Posted by Mike C# on 3/19/2009 at 10:01 PM
This is not a bug to be taken lightly. This thing affects huge amounts of code already in place and could cause severe problems and as Denis pointed out it will cause "plenty of headaches for many people." Because of the amount of existing code out there using SCOPE_IDENTITY() and @@IDENTITY I would consider this an extremely high priority/high severity defect.
Posted by Brandon Reno on 3/20/2009 at 8:45 AM
Don't get me wrong, while I'm sure there is code out there that may need to beware of this, >99% of use cases for SCOPE_IDENTITY and @@IDENTITY fall into the pattern of insert a single value, and get the id. From what I can tell, inserts using the VALUES clause are not affected:

INSERT INTO Table (fld1, fld2) VALUES(@v1, @v2)
SET @id = SCOPE_IDENTITY()

this does not get a parallel plan, and would not be affected.

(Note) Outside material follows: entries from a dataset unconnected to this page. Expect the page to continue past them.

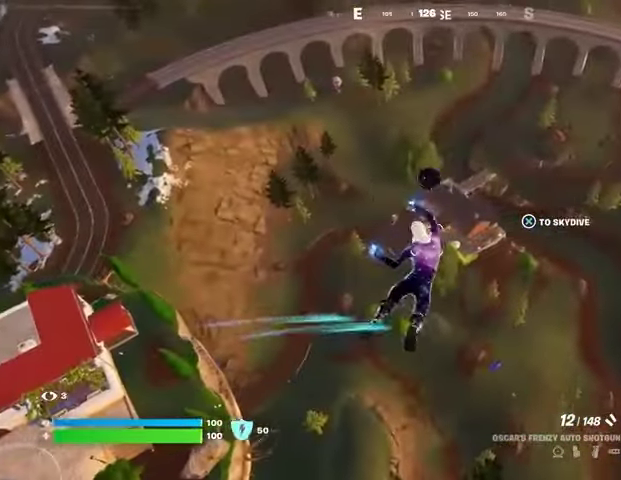
Gameplay with a controller (PlayStation layout); each line is a JSON object with the inputs held at the frame after it. "events" lists button and stick changes between this image and that frame as [ms after this image, input, new state], when the widget could be followed in between.
{"buttons": [], "left_stick": "down-right", "right_stick": "center", "events": []}
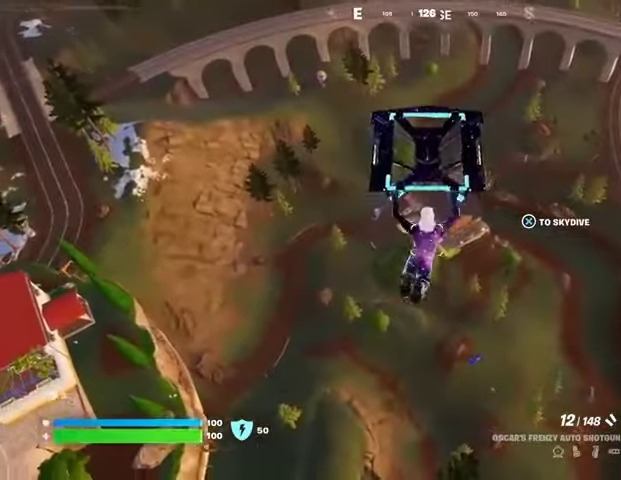
{"buttons": [], "left_stick": "down-right", "right_stick": "center", "events": [[300, "right_stick", "up-right"], [433, "right_stick", "center"]]}
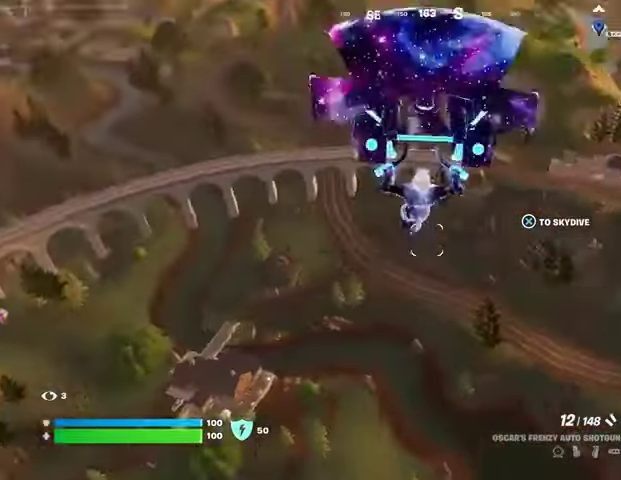
{"buttons": [], "left_stick": "down-right", "right_stick": "center", "events": [[267, "right_stick", "up-right"], [367, "right_stick", "center"]]}
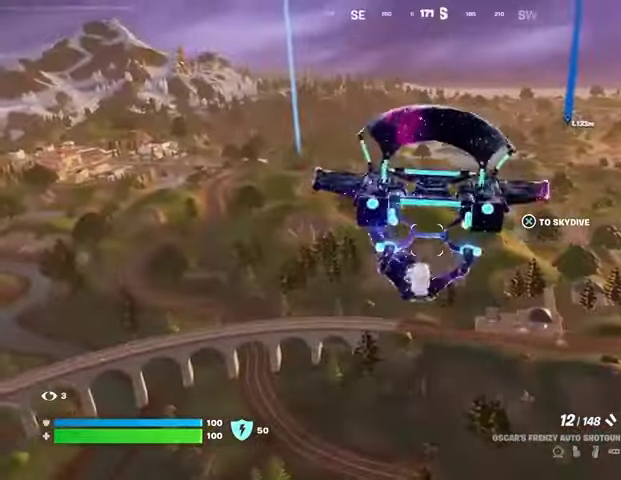
{"buttons": [], "left_stick": "up", "right_stick": "center", "events": [[200, "left_stick", "right"], [367, "left_stick", "up"]]}
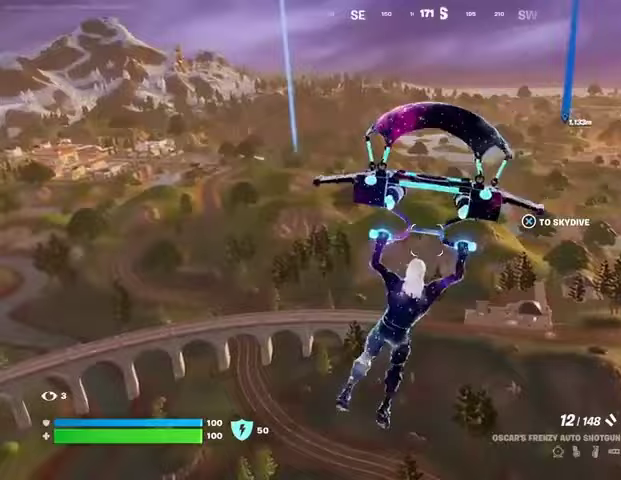
{"buttons": [], "left_stick": "center", "right_stick": "center", "events": [[67, "L3", "down"], [167, "L3", "up"], [233, "left_stick", "center"], [400, "DPAD_RIGHT", "down"], [500, "DPAD_RIGHT", "up"]]}
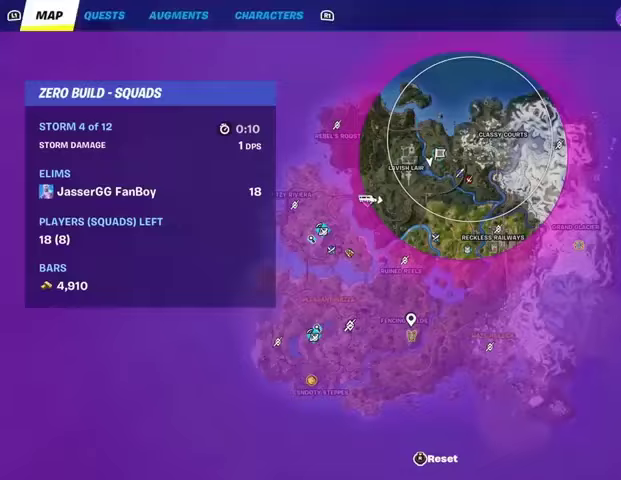
{"buttons": [], "left_stick": "center", "right_stick": "center", "events": []}
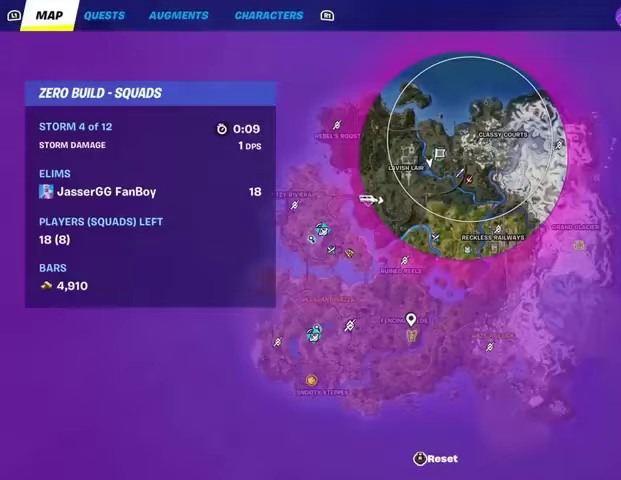
{"buttons": [], "left_stick": "left", "right_stick": "center", "events": [[133, "left_stick", "left"]]}
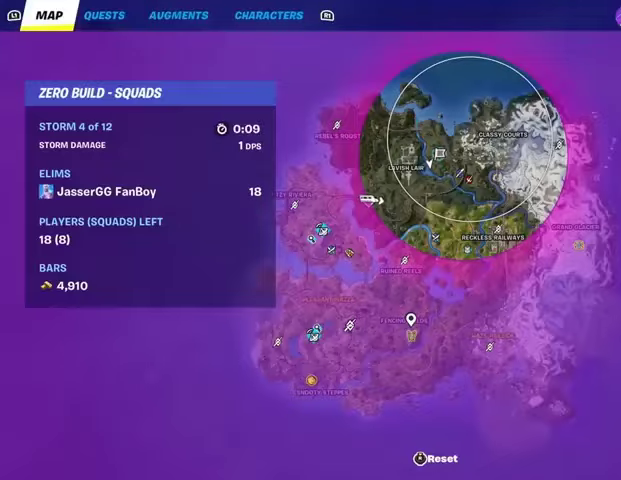
{"buttons": [], "left_stick": "left", "right_stick": "left", "events": [[133, "CIRCLE", "down"], [167, "CIRCLE", "up"], [333, "right_stick", "left"]]}
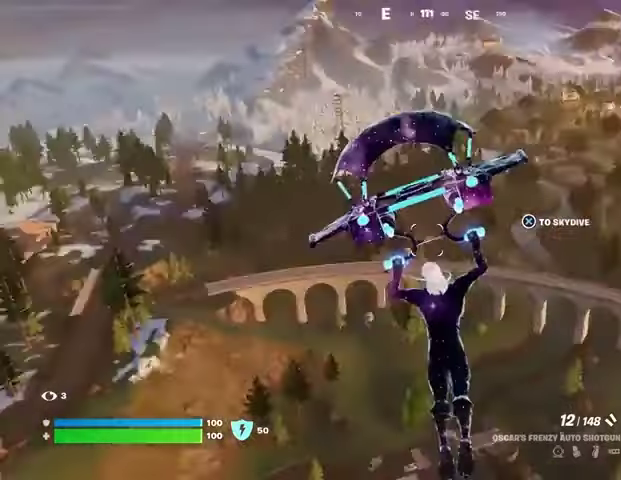
{"buttons": [], "left_stick": "up", "right_stick": "left", "events": [[133, "left_stick", "up-left"], [200, "right_stick", "center"], [367, "left_stick", "up"], [433, "right_stick", "left"]]}
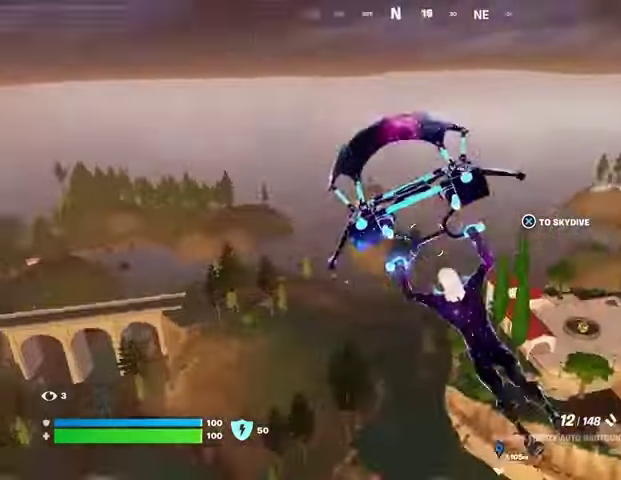
{"buttons": [], "left_stick": "up-right", "right_stick": "center", "events": [[33, "left_stick", "up-right"], [67, "right_stick", "center"], [333, "right_stick", "left"], [467, "right_stick", "center"]]}
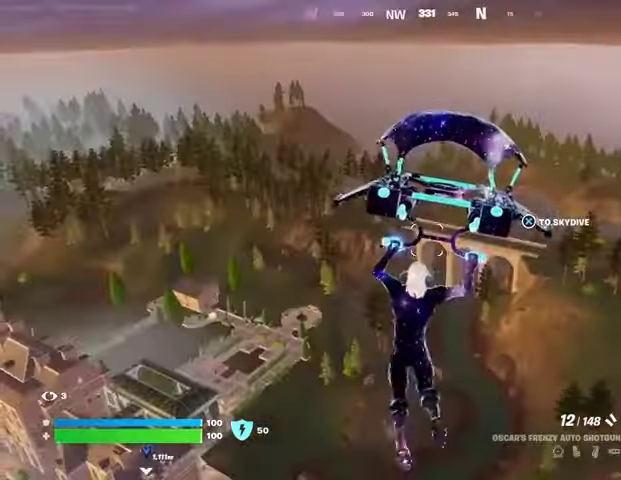
{"buttons": [], "left_stick": "up-right", "right_stick": "center", "events": []}
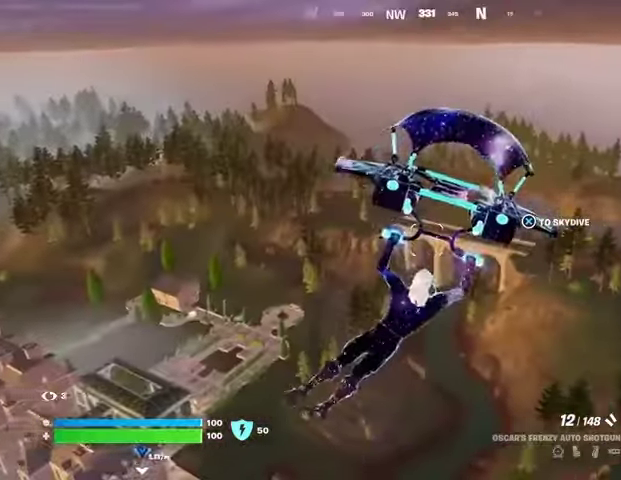
{"buttons": [], "left_stick": "up", "right_stick": "center", "events": [[33, "right_stick", "right"], [133, "left_stick", "up"], [133, "right_stick", "center"]]}
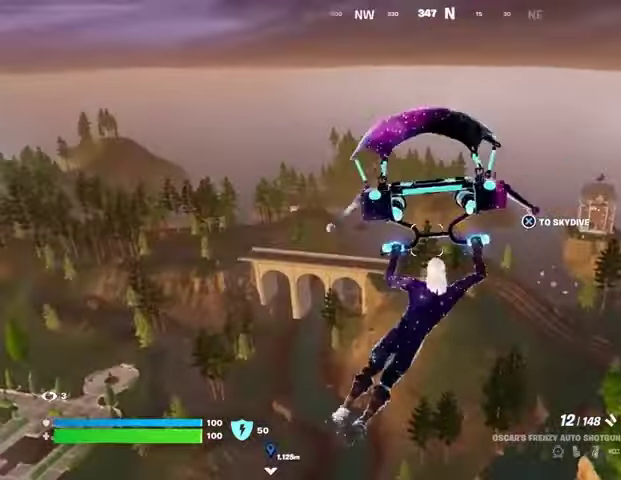
{"buttons": [], "left_stick": "up", "right_stick": "center", "events": [[200, "right_stick", "down-left"], [400, "right_stick", "center"]]}
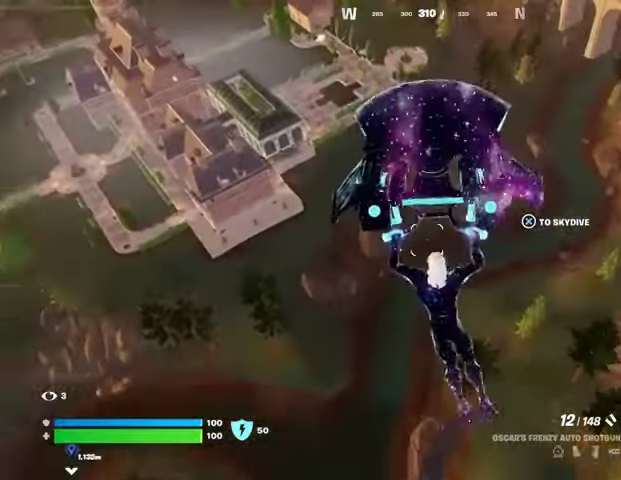
{"buttons": [], "left_stick": "up", "right_stick": "center", "events": []}
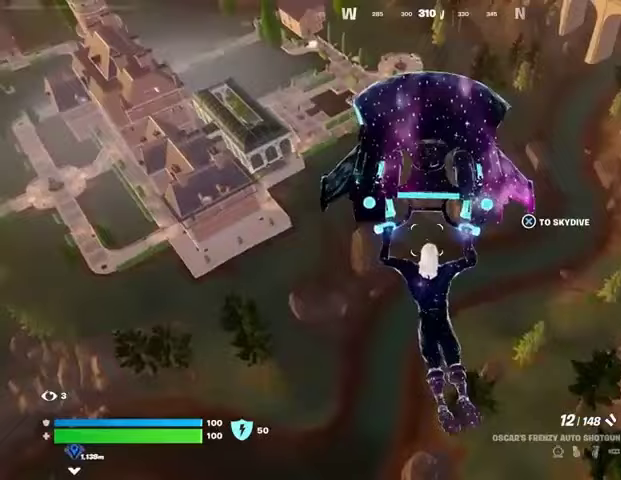
{"buttons": [], "left_stick": "left", "right_stick": "center", "events": [[300, "left_stick", "left"], [300, "right_stick", "up"], [367, "right_stick", "center"]]}
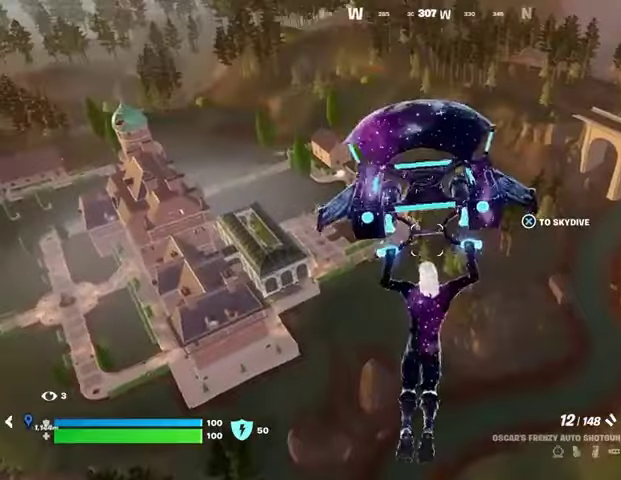
{"buttons": [], "left_stick": "left", "right_stick": "left", "events": [[433, "right_stick", "left"]]}
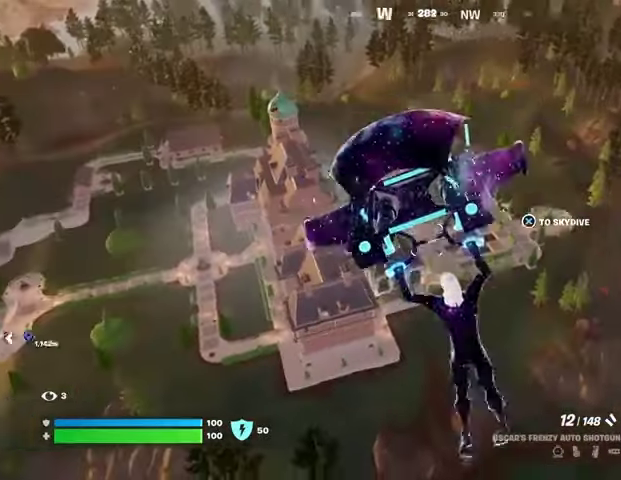
{"buttons": [], "left_stick": "left", "right_stick": "center", "events": [[67, "right_stick", "center"]]}
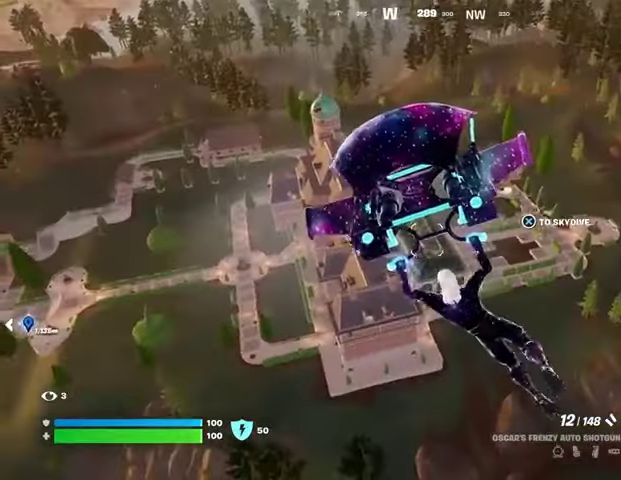
{"buttons": [], "left_stick": "left", "right_stick": "center", "events": []}
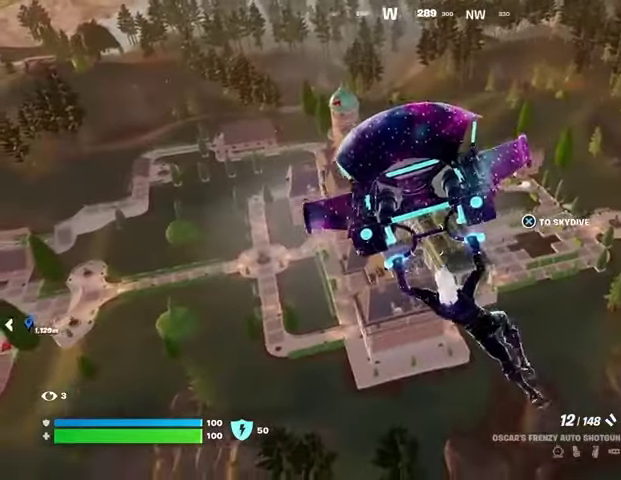
{"buttons": [], "left_stick": "down-left", "right_stick": "center", "events": [[300, "left_stick", "down-left"]]}
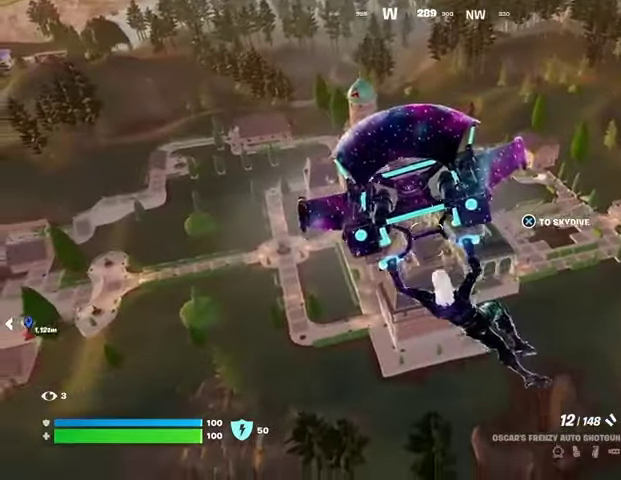
{"buttons": [], "left_stick": "down-left", "right_stick": "center", "events": [[133, "right_stick", "left"], [333, "right_stick", "center"]]}
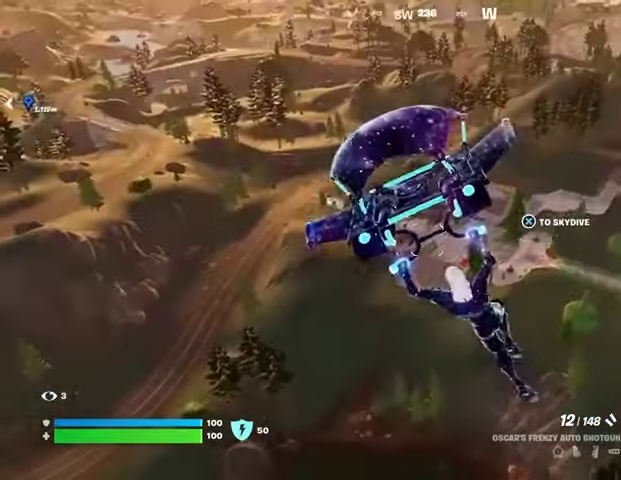
{"buttons": [], "left_stick": "left", "right_stick": "center", "events": [[333, "left_stick", "left"]]}
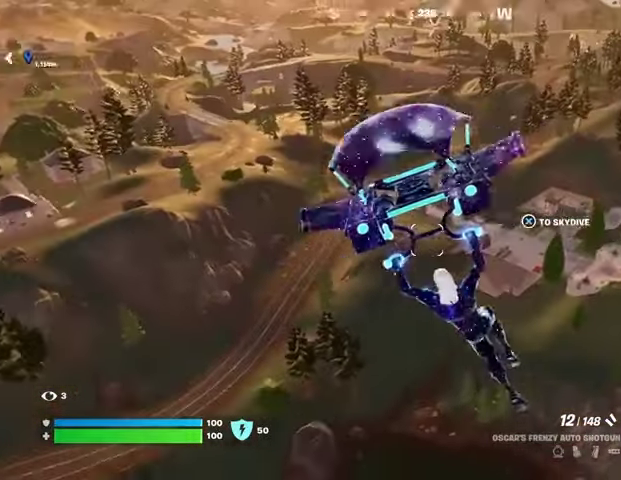
{"buttons": [], "left_stick": "up-left", "right_stick": "center", "events": [[367, "right_stick", "left"], [433, "left_stick", "up-left"], [500, "right_stick", "center"]]}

If you are doing a select, and expecting only one record, I hope that you are either checking against a PK or UNIQUE constraint or using TOP 1 (from what I can see, neither of which ever creates parallelized execution plans, though I could be wrong.)

I did a quick scan of our code, and could not find an example that could possibly be affected.
Posted by SQL Guru on 5/28/2009 at 10:12 AM
dave_dave: You should open a case with Microsoft on this. Cases for bugs are free and maybe they'll fix it then.

I really think this needs to be fixed in any case. This affects the data integrity by possibly having data point to the wrong row. If you don't think this is important, please ask some of the banks using SQL Server and see if having foreign keys point to the wrong row matters. If they find out that they have misplaced money because of this and MS won't fix it, be sure that they will be switching from SQL as fast as they can.

It needs to be fixed in both SQL 2005 and SQL 2008. Just because SQL 2005 is older, doesn't mean the data in those databases is less important. SQL 2005 is still in mainstream support until April, 2011. Until then it should still get these fixes, especially this type were it affects data integrity.
Posted by Paul White (NZ) on 9/12/2009 at 9:26 PM
Is IDENT_CURRENT affected in the same way?
Posted by Emtucifor on 9/29/2009 at 5:19 PM
Quote: >99% of use cases for SCOPE_IDENTITY and @@IDENTITY fall into the pattern of insert a single value, and get the id

Not for me. In one database I developed, the almost exclusive use of Scope_Identity() was in combination with @@RowCount to get the entire range of inserted rows and then perform some additional operation with that range. Just because the function returns the last row value does not mean that only the last row is of interest.

This seems like a really, really nasty bug and I think it should be addressed in some way as a high priority. Even if the problem can't be fixed so soon, how about a procedure-creation-time warning when any of these functions are in the script text, saying that they can return the wrong values if parallelism occurs?
Posted by Daniel Smith on 10/19/2009 at 1:59 AM
I realise this is mainly a corner case, but it puts a seed of doubt in people's minds. I don't want to have to always be checking my back to see if a feature I'm using in the product has a potentially horrendous data corrupting bug.

Please fix this before people loose all trust in the product.
Posted by JAlbanator on 10/26/2009 at 11:06 AM
I recently upgraded from 2000 to 2005 and, like others, SCOPE_IDENTITY() was not working appropriately as well. I found a workaround with our implementation by using the following:

SET NOCOUNT ON SELECT SCOPE_IDENTITY()

I hope this helps somebody.
Posted by john_s50 on 11/4/2009 at 2:07 PM
How can I get the attachments to test the issue on my system?
What is the latest on this? Is it fixed in SQL 2008? SP1?
Posted by whiskeypriest on 12/1/2009 at 5:24 PM
Could you post the repro script? I'd like to see if I can duplicate this. Might have the same problem.